Holidays have become boring for me. I miss my family, tradition, the past.
I miss the crowd of my aunts, uncles, cousins, grandparents.
I miss going to my grandparents', where all the holidays were held, and making Jell-O and pudding and putting them into those neat little Tupperware dessert dishes because they were as important as the main meal itself.
I miss my grandfather blessing us with the holy water he had blessed from the church.
I miss the comraderie, the games we played. I miss the football games we played in the yards between their house and ours.
I miss the rare occasions when my grandfather would set up the old movie projecter and we'd watch brief images from the years and holidays when we were too young to remember them.
I miss the constant comings and goings of family members through the breezeway of my grandparents' home.
I miss helping my grandmother iron my grandfather's handkerchiefs in the sunny back laundry room that coupled as his office.
I miss the parades and other silly games my cousins and I played downstairs in their finished basement.
I miss it all.
Usually, I am always a little blue due to the fact that my sisters and mom are all scattered across the map and not close enough to reunite with them during the holidays now. We are grown, have families of our own, but I would have never imagined our children wouldn't be making the same cherished memories playing together like we did as children. There are thirteen children between us, and none see his or her cousins for any holiday. Flying 6 people from here to where they are is expensive, to say the least. But I was always grateful that G's family lives nearby and we could celebrate with them.
Now I wonder if we should even put a price on the worth of being with your family.
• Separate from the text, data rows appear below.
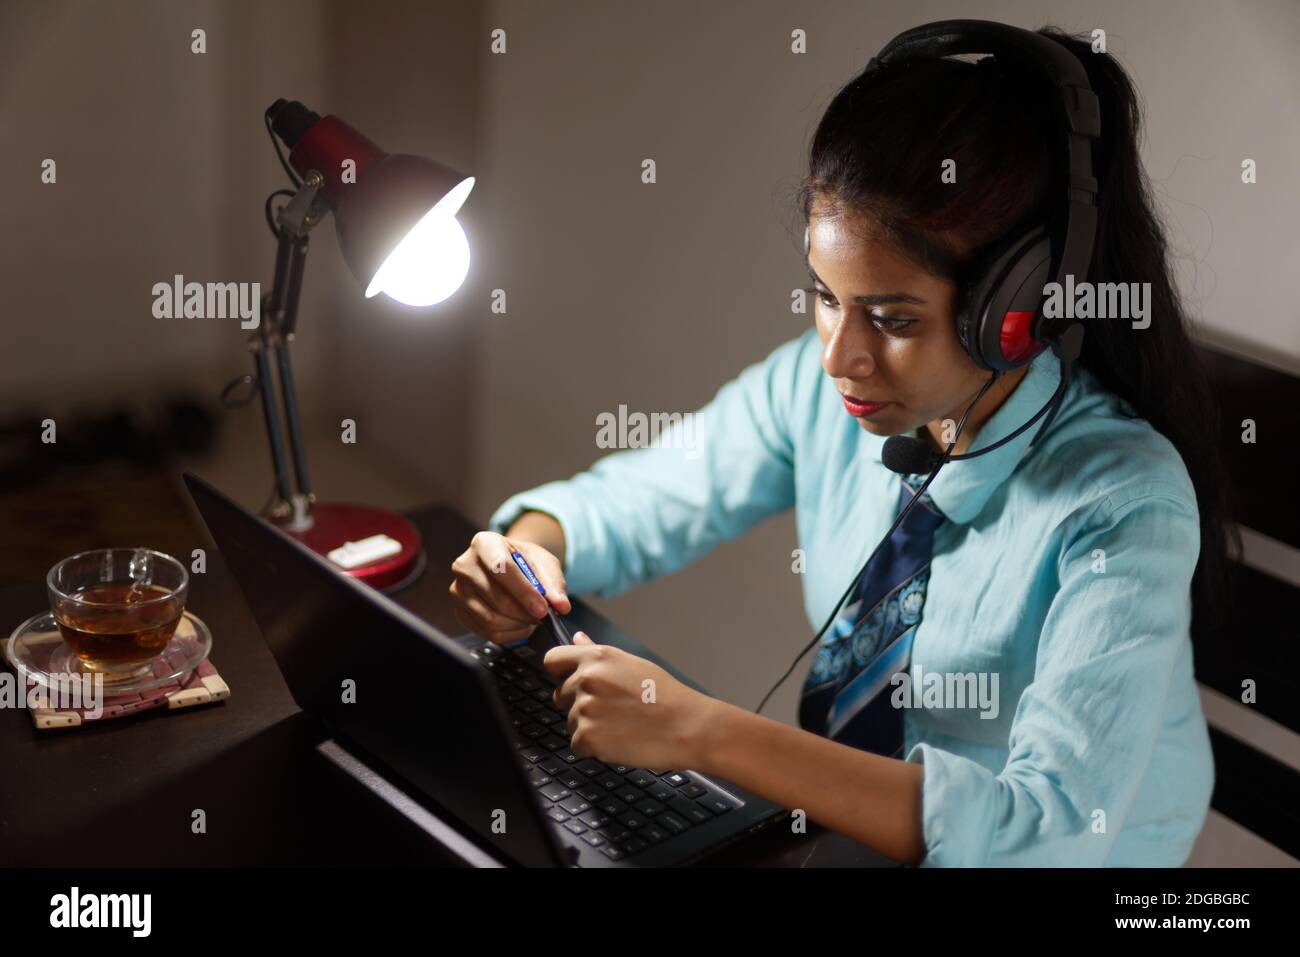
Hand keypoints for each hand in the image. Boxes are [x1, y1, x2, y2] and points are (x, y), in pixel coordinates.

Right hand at [448, 531, 570, 643]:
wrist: (507, 566)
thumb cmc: (523, 561)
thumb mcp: (544, 563)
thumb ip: (554, 583)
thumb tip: (561, 605)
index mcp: (484, 543)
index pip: (500, 569)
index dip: (523, 592)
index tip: (543, 608)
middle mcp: (465, 565)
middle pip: (496, 599)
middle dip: (525, 613)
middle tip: (543, 616)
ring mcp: (458, 590)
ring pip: (491, 619)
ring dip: (519, 625)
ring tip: (532, 618)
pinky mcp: (459, 611)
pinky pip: (487, 632)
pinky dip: (509, 633)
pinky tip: (520, 624)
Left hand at [543, 632, 717, 770]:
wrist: (687, 727)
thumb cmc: (665, 696)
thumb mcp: (632, 664)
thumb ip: (595, 652)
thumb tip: (576, 639)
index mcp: (597, 658)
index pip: (552, 659)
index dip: (560, 672)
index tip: (568, 679)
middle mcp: (586, 680)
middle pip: (560, 694)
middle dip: (578, 703)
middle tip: (610, 709)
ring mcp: (585, 709)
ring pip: (571, 721)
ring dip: (588, 726)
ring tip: (620, 724)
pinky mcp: (587, 737)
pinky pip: (577, 744)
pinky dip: (594, 747)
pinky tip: (618, 739)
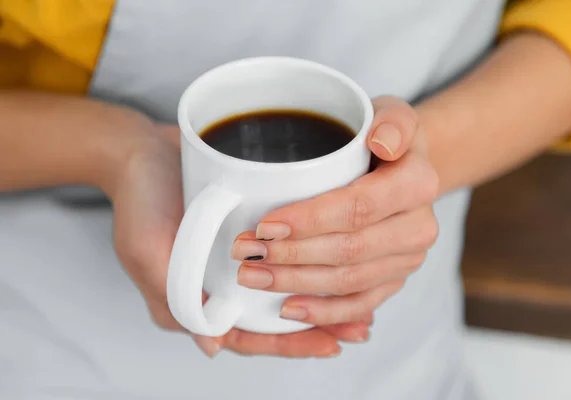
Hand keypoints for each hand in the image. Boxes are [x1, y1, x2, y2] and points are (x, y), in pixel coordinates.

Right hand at [109, 116, 370, 358]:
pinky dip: (310, 256)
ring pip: (283, 286)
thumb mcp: (146, 249)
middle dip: (316, 322)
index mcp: (195, 299)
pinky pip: (283, 251)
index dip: (288, 343)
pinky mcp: (246, 229)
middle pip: (271, 316)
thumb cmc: (138, 197)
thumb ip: (174, 297)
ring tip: (364, 295)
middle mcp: (219, 283)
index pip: (248, 335)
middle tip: (359, 326)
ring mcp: (234, 257)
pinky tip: (340, 252)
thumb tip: (212, 346)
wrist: (139, 148)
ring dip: (320, 292)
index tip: (331, 341)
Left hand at [233, 96, 438, 325]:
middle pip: (348, 250)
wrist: (406, 169)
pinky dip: (323, 312)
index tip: (265, 224)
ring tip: (251, 276)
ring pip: (348, 282)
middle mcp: (418, 228)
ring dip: (296, 283)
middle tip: (245, 252)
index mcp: (418, 184)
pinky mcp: (394, 280)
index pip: (357, 207)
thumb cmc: (385, 137)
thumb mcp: (392, 113)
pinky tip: (288, 308)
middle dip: (291, 255)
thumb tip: (381, 142)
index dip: (309, 220)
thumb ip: (393, 121)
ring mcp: (407, 260)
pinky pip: (359, 304)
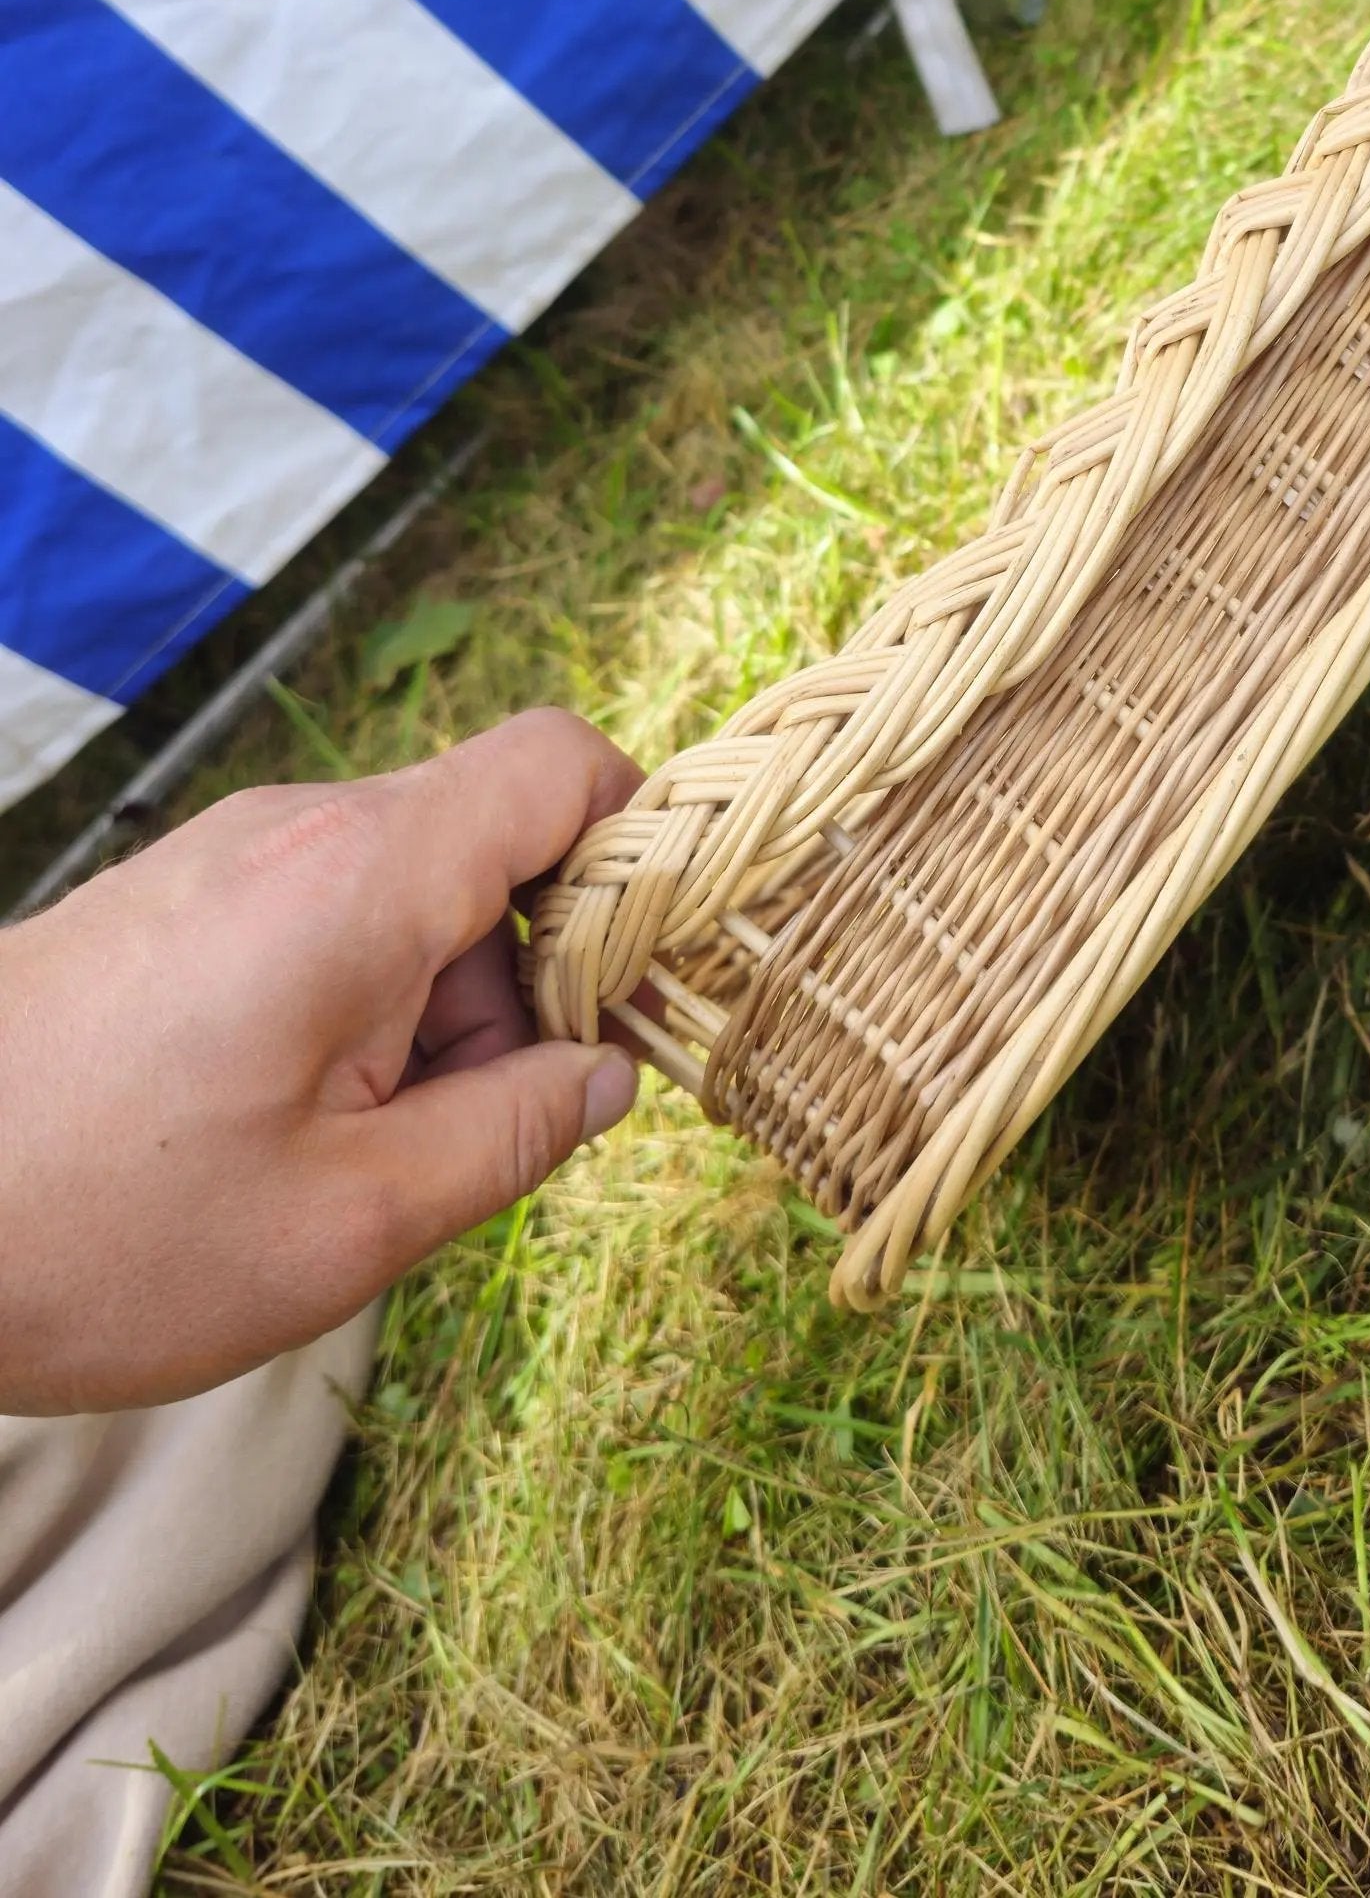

It is depressing to look forward to a holiday where you know your guests no longer find enjoyable and if given the opportunity, would just assume skip it all together and stay home.
I keep hearing the chorus of the Meatloaf song: "It was long ago and it was far away, and it was so much better than it is today."
If I can't be with my family for either Thanksgiving or Easter, perhaps we should just skip it. We'll just have our own little holiday with the 6 of us, and it wouldn't be anything special and more or less like any other day. Either that, or I will start rejoining my extended family for holidays again. I know I will be welcomed and won't want to rush out immediately after the meal, and I don't see them enough anyway. And then G's family can stay home, just like they want.
We started at 1 and ended about 5..you could have made it there!
ReplyDeleteI have tears in my eys-all those memories we had growing up-I miss you too Kerri-I wish I had you all close-but you are, in my heart that is.
ReplyDeleteDee
Great post. Things change, and people die, and people move away, and relationships change, and sometimes it all just ...... sucks.
ReplyDeletelast I checked the earth still orbits the sun except for the perspectives on this blog - the blogger is the sun and everything evolves around there... It was a pleasant enough day for me - I said a prayer, thought of my dad and brother and grandma and grandpa and great aunt and niece and the good Lord and the promise that this day holds - didnt need anyone else to make that moment for me - I was thankful as always for all I have and have been given - another perspective for I know I am not the Sun.